Switch "phylum" to "division" in the data, starting at the line that contains "common name: Harlequin ladybird" and ending at the line that contains "scientific name: Leuconotopicus villosus", and give back only those lines with everything else unchanged.
------
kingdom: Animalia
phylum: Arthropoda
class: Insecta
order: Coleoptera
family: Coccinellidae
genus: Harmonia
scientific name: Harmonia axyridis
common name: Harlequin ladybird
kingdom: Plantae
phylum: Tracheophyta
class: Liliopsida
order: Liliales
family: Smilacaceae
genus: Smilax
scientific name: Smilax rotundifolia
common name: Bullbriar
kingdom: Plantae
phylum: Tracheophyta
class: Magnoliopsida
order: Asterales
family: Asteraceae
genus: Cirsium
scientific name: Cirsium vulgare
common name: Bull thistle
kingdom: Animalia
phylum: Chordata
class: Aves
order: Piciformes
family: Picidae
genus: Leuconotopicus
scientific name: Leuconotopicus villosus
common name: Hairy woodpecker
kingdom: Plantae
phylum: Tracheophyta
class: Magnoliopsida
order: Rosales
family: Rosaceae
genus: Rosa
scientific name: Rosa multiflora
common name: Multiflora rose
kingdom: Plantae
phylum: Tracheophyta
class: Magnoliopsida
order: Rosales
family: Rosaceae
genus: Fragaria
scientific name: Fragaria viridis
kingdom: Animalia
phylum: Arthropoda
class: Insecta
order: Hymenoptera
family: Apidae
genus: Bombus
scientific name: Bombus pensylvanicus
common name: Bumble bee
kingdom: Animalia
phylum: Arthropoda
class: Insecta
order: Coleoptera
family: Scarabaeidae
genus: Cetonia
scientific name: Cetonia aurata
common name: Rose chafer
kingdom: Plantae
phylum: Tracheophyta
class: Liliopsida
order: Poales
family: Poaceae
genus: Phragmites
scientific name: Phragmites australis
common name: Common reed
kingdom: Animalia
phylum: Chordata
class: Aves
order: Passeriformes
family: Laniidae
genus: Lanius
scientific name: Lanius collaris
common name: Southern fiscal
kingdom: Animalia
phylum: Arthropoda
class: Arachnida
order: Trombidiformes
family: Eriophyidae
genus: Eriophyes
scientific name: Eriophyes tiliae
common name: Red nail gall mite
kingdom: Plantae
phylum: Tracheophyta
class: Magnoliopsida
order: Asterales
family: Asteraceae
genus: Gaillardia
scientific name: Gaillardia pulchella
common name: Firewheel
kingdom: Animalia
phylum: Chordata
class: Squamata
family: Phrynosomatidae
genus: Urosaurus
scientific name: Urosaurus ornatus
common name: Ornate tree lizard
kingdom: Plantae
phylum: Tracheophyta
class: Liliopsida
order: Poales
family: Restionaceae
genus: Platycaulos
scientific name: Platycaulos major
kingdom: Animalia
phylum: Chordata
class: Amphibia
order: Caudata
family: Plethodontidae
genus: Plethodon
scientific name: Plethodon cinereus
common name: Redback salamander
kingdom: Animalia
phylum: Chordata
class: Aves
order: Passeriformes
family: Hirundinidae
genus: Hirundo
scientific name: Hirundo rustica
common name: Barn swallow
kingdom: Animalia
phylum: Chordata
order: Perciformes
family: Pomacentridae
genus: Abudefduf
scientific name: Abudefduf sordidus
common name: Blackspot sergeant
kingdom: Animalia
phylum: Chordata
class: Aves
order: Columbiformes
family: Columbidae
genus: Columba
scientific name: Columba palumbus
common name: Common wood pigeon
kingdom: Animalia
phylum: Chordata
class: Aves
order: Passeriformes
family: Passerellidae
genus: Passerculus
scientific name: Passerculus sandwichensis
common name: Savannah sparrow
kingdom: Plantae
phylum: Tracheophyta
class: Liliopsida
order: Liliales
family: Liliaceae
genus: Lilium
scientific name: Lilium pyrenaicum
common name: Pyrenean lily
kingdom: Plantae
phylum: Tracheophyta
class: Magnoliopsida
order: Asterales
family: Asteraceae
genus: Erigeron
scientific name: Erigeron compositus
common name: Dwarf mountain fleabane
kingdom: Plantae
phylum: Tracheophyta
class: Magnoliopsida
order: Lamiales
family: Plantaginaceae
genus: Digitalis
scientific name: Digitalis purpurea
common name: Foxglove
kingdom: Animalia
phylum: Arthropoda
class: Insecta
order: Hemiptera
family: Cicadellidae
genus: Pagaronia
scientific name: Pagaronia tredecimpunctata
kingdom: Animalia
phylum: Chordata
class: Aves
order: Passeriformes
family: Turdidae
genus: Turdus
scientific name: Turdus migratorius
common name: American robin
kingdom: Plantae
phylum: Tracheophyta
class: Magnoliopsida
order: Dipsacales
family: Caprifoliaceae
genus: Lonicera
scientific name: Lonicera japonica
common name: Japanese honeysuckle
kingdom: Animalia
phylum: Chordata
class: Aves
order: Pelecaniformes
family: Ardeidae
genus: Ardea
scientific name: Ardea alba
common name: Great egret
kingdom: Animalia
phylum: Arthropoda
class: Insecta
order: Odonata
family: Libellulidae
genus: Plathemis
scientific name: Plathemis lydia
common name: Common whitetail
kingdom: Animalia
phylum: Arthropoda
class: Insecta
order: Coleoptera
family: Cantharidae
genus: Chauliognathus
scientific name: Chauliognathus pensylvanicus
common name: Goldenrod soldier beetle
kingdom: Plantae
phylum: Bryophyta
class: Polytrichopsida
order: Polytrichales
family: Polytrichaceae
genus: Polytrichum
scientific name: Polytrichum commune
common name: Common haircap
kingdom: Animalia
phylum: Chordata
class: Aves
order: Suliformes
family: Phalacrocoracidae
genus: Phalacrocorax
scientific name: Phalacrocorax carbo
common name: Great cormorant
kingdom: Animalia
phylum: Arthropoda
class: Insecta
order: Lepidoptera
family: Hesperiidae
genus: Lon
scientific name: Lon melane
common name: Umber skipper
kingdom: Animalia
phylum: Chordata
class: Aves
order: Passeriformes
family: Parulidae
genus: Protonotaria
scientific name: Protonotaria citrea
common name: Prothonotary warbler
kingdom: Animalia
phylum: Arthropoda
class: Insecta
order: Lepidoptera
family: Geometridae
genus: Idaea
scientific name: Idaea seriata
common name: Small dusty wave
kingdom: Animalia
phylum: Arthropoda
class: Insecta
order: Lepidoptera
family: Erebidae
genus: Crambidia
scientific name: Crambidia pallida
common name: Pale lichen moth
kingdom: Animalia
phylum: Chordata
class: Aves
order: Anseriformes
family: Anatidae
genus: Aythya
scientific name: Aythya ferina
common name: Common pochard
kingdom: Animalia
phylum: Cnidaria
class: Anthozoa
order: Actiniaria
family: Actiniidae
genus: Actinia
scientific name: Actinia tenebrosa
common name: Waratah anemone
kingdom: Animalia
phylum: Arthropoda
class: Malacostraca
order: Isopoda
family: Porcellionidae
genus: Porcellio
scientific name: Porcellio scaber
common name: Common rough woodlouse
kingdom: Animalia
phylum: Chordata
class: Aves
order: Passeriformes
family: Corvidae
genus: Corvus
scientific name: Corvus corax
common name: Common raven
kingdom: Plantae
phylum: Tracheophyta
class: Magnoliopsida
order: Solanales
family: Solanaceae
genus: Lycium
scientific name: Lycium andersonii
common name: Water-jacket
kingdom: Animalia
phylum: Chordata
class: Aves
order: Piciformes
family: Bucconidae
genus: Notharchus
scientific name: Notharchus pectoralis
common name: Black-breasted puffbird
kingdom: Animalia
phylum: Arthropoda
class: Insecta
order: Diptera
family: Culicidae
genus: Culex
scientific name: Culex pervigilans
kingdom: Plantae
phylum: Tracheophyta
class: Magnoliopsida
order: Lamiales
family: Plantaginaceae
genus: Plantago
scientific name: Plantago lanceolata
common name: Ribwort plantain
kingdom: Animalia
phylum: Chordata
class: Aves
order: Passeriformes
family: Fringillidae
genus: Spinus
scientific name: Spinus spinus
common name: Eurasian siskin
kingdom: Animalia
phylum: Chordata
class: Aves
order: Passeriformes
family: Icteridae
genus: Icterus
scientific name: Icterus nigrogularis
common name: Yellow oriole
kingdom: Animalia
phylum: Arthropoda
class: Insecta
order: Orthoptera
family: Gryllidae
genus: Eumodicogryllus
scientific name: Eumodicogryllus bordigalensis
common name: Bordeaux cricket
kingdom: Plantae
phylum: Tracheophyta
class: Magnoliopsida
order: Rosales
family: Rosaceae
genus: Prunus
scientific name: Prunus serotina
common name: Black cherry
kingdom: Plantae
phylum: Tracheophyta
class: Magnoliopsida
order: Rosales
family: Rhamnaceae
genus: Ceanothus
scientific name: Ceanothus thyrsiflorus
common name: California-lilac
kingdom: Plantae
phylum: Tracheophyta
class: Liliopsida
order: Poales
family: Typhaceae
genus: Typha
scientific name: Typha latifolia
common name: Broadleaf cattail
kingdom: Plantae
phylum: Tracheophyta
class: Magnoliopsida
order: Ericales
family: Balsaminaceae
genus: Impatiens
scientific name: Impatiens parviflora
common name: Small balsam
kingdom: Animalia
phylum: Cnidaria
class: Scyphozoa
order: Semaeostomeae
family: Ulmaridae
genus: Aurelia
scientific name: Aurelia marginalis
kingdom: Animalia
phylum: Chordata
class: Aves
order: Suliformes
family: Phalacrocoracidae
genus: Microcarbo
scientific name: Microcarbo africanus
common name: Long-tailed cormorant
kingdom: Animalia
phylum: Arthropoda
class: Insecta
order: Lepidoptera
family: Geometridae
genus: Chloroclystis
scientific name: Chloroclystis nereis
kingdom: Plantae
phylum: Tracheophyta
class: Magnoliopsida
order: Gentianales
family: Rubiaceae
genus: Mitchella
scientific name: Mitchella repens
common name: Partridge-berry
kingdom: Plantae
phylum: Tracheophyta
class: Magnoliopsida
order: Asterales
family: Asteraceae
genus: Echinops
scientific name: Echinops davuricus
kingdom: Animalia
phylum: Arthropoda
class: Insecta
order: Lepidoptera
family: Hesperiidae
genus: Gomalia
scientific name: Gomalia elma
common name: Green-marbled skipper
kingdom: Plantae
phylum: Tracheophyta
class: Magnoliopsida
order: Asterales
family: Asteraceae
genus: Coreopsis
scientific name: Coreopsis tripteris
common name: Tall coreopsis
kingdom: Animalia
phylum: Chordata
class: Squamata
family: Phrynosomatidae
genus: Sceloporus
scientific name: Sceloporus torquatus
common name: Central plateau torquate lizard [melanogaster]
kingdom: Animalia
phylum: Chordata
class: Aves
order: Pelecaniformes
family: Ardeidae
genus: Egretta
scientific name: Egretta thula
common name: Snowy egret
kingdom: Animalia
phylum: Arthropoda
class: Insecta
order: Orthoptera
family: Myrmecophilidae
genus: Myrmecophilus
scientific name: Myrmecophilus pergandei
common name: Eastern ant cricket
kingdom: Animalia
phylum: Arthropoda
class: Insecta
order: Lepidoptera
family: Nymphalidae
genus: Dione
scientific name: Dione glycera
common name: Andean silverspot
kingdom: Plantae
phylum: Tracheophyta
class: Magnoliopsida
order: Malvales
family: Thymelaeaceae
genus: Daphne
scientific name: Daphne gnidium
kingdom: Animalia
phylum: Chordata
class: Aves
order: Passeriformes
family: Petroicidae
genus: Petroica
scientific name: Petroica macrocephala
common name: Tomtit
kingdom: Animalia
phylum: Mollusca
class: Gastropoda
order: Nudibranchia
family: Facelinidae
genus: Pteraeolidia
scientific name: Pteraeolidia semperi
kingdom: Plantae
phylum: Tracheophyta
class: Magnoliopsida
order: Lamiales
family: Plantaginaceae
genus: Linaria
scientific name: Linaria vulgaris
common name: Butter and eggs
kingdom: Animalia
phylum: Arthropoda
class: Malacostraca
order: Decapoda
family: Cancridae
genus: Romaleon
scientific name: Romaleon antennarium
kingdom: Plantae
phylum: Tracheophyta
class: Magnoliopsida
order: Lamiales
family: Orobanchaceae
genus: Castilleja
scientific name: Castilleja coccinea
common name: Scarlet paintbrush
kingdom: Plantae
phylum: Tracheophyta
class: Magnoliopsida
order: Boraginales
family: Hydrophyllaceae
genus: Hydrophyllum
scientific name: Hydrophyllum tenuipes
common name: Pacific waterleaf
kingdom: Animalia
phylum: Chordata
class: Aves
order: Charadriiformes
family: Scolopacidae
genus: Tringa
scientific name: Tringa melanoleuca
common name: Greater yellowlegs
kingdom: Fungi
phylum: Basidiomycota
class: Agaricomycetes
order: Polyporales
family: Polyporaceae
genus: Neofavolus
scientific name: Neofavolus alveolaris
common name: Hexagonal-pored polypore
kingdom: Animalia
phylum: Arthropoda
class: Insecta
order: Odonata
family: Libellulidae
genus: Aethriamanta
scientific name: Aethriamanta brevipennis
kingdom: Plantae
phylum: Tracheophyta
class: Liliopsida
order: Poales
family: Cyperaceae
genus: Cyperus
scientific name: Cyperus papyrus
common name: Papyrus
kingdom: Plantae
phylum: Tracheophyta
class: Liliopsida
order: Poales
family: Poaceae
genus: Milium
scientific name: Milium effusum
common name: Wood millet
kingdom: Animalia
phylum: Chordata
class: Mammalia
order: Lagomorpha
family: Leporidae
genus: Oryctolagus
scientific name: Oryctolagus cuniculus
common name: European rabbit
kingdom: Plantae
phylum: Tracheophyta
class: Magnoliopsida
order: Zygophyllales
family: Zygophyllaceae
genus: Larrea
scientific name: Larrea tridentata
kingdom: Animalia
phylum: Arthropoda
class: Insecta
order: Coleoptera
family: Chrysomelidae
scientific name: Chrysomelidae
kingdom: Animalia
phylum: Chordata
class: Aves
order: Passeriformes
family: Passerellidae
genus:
------
Full solution ->
common name: Harlequin ladybird
kingdom: Plantae
division: Tracheophyta
class: Liliopsida
order: Liliales
family: Smilacaceae
genus: Smilax
scientific name: Smilax rotundifolia
common name: Bullbriar
kingdom: Plantae
division: Tracheophyta
class: Magnoliopsida
order: Asterales
family: Asteraceae
genus: Cirsium
scientific name: Cirsium vulgare
common name: Bull thistle
kingdom: Animalia
division: Chordata
class: Aves
order: Piciformes
family: Picidae
genus: Leuconotopicus
scientific name: Leuconotopicus villosus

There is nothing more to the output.